* Exercise aim
Answer these questions from the telehealth passage:
1. Which three groups does the healthcare sector hope technology can benefit?
2. According to a senior director of telehealth services, what must one embrace for these services to succeed?
3. By what technologies are telehealth services and information distributed?

Excerpted text START

The healthcare sector has embraced technology and continues to look for ways it can benefit providers, doctors, and patients. One example of this deals with telehealth services as many are looking for ways to improve as well as making it more beneficial. According to a senior director of telehealth services, she feels that one needs to embrace ambiguity and complexity for these services to become successful.
The Challenges That Telehealth Faces
Before going any further, it is important to understand what telehealth refers to. Telehealth involves a “distribution of health-related services and information via electronic information and telecommunication technologies. It allows long distance patient/clinician contact and care, advice, reminders education intervention, monitoring and remote admissions. As well as provider distance-learning; meetings, supervision, and presentations between practitioners; online information and health data management and healthcare system integration.

Excerpted text END
Given entries START

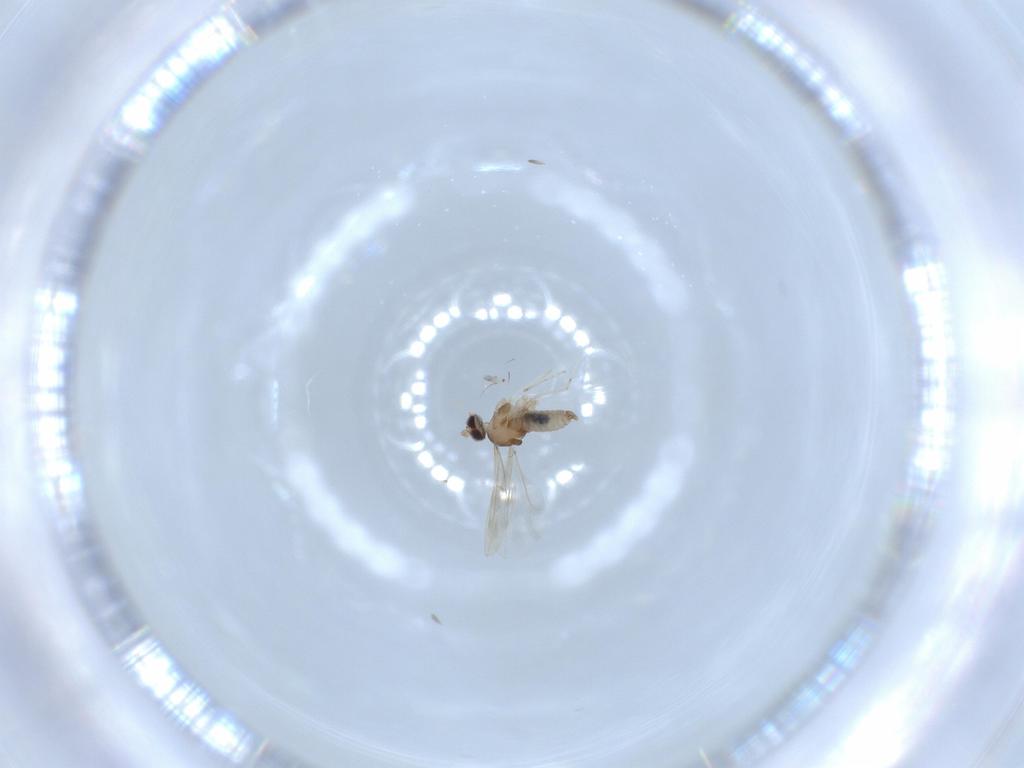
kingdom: Animalia
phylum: Arthropoda
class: Insecta
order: Diptera
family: Cecidomyiidae
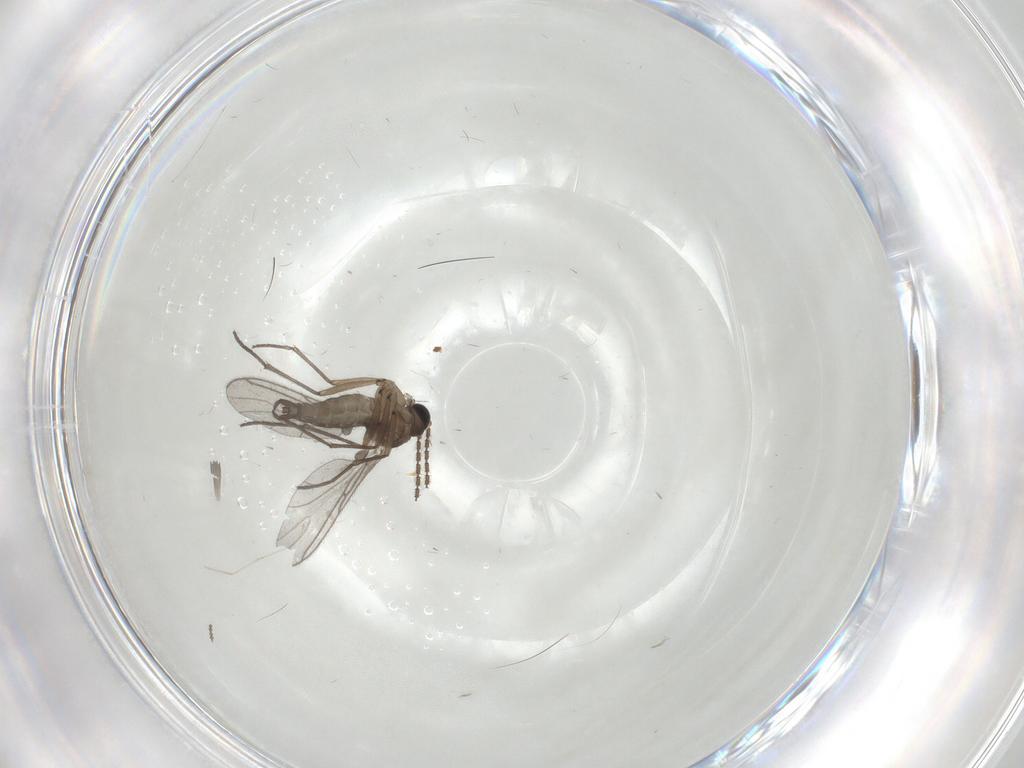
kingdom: Animalia
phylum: Arthropoda
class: Insecta
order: Diptera
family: Cecidomyiidae
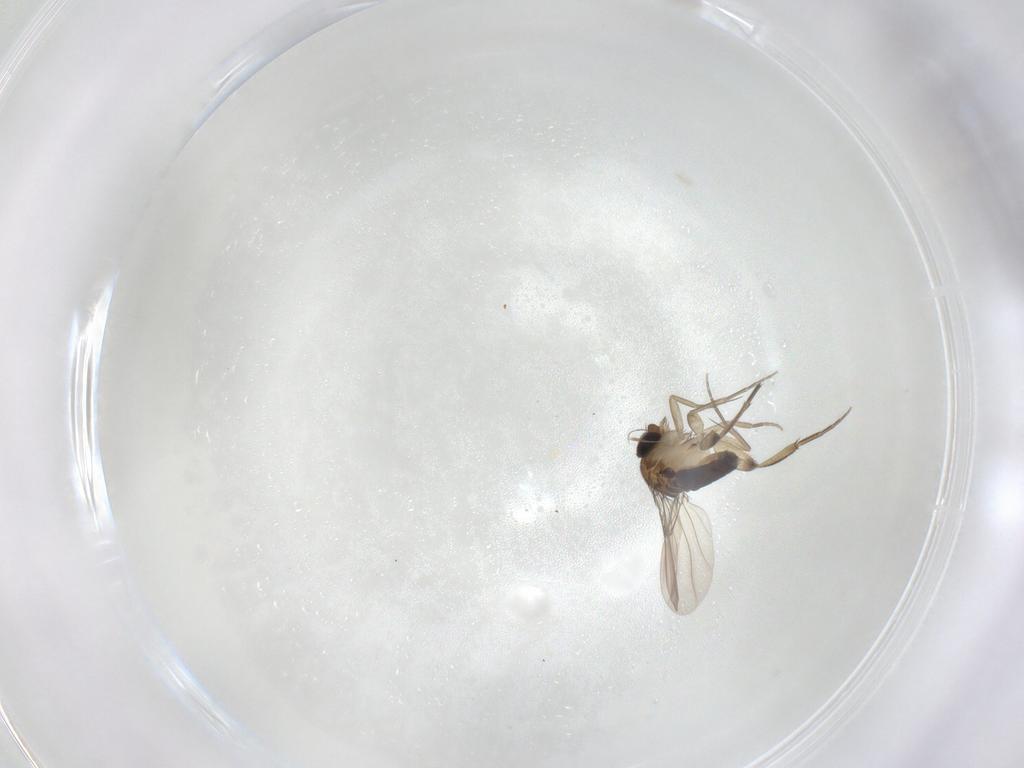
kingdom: Animalia
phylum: Arthropoda
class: Insecta
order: Diptera
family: Phoridae
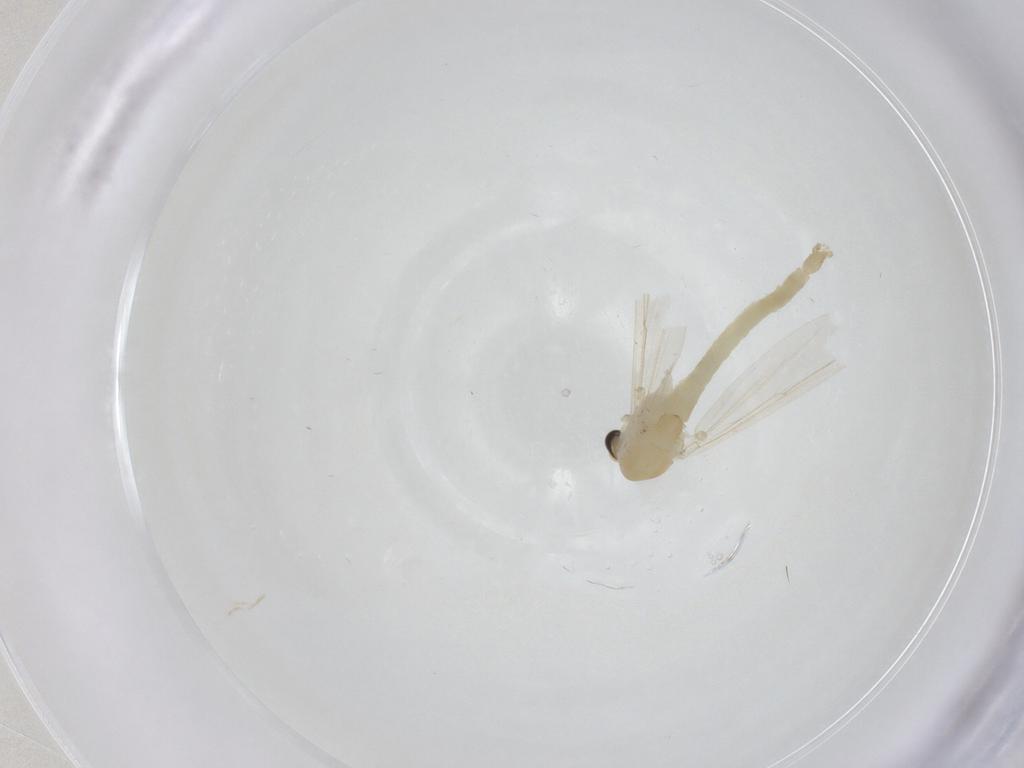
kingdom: Animalia
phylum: Arthropoda
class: Insecta
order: Diptera
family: Chironomidae
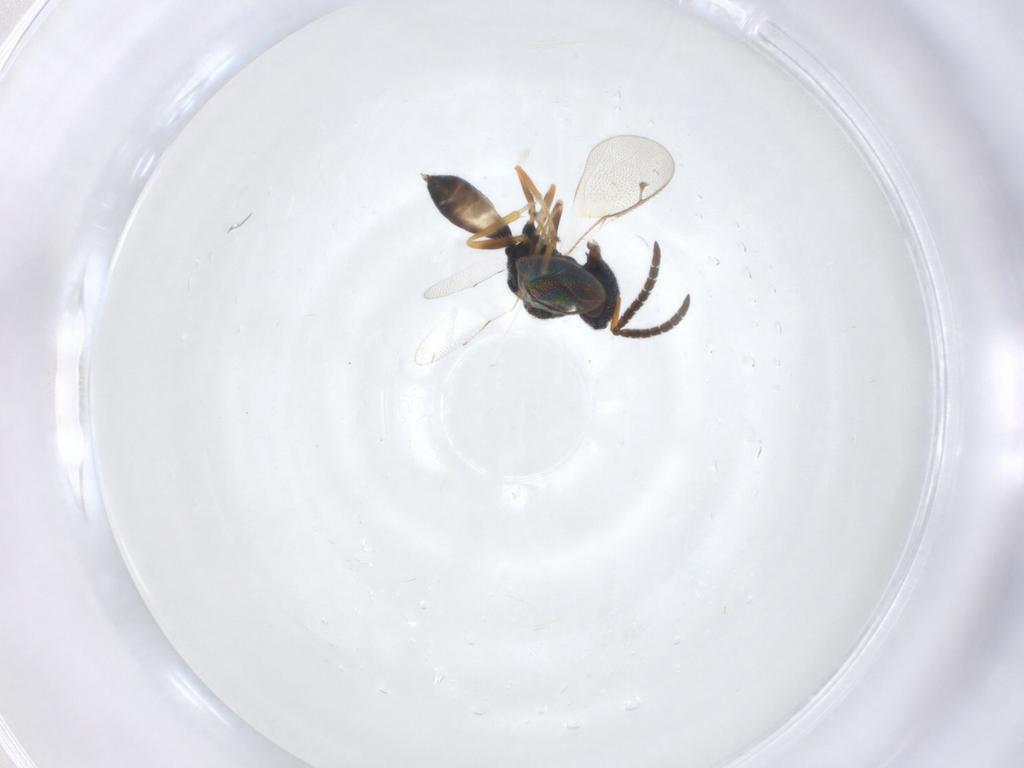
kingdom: Animalia
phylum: Arthropoda
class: Insecta
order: Hymenoptera
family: Pteromalidae
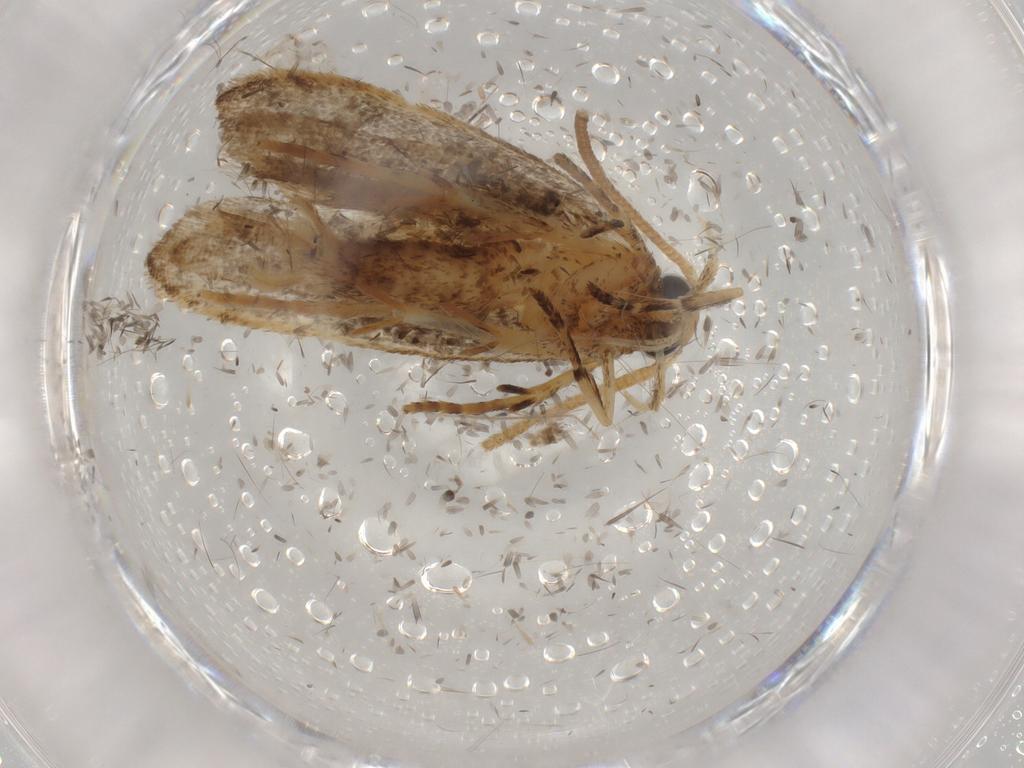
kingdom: Animalia
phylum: Arthropoda
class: Insecta
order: Lepidoptera
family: Autostichidae
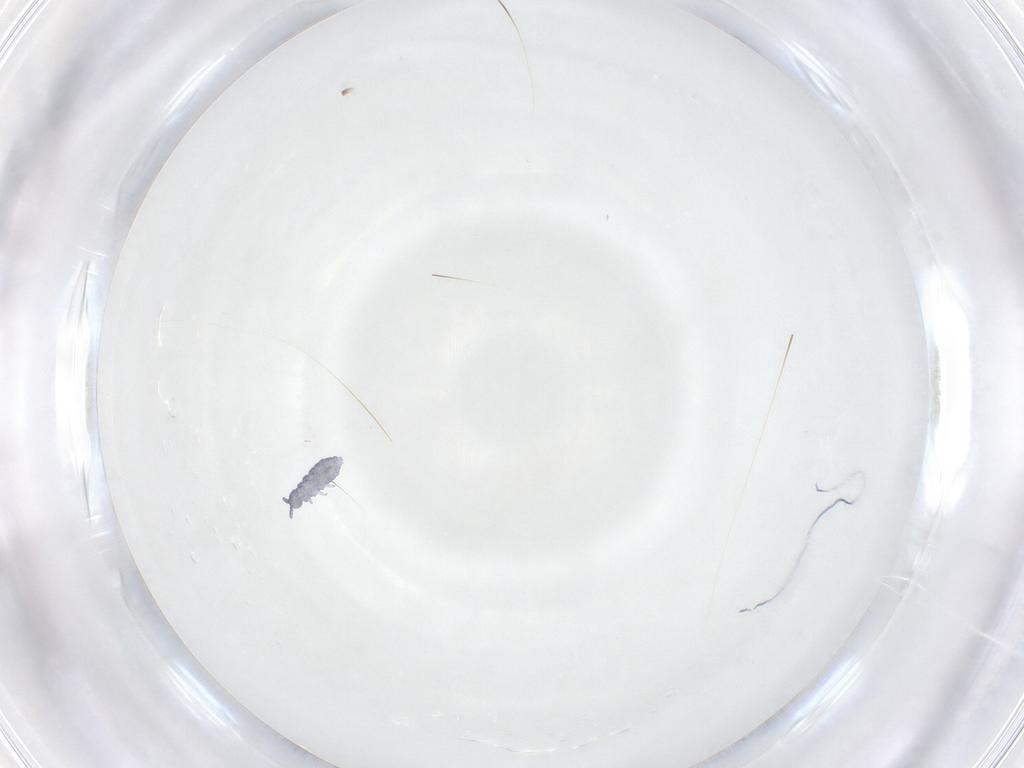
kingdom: Animalia
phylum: Arthropoda
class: Collembola
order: Poduromorpha
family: Hypogastruridae
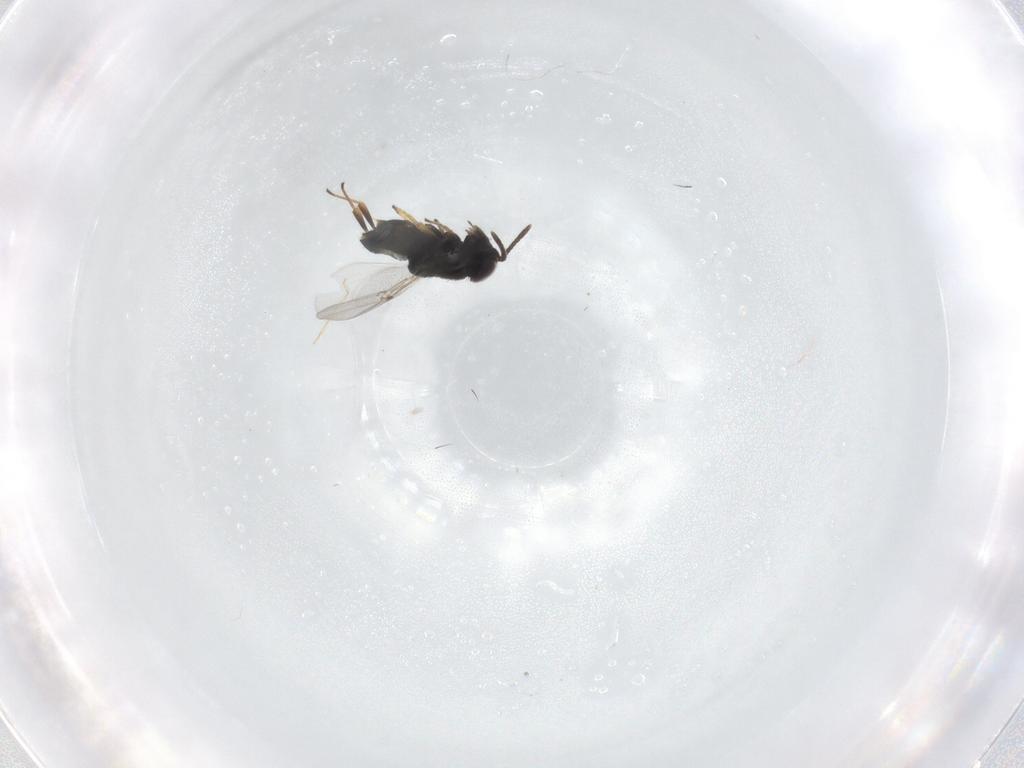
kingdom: Animalia
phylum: Arthropoda
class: Insecta
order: Hymenoptera
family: Encyrtidae
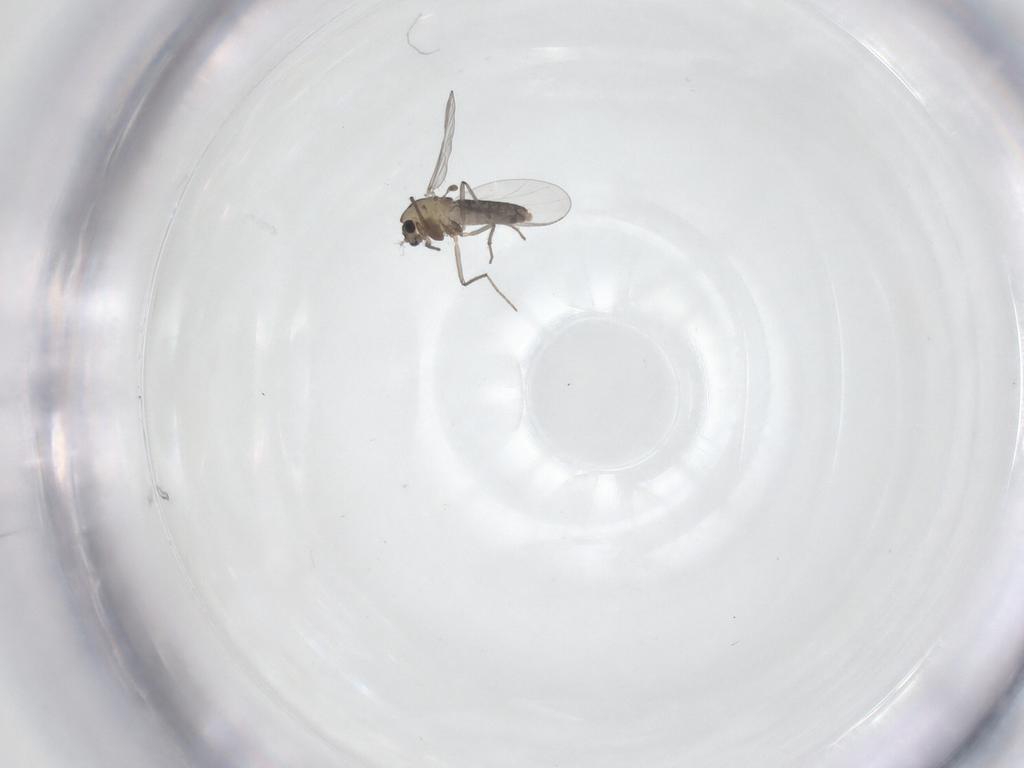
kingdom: Animalia
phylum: Arthropoda
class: Insecta
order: Diptera
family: Chironomidae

Given entries END

* Your response
1. Providers, doctors, and patients.
2. Ambiguity and complexity.
3. Electronic information and telecommunication technologies.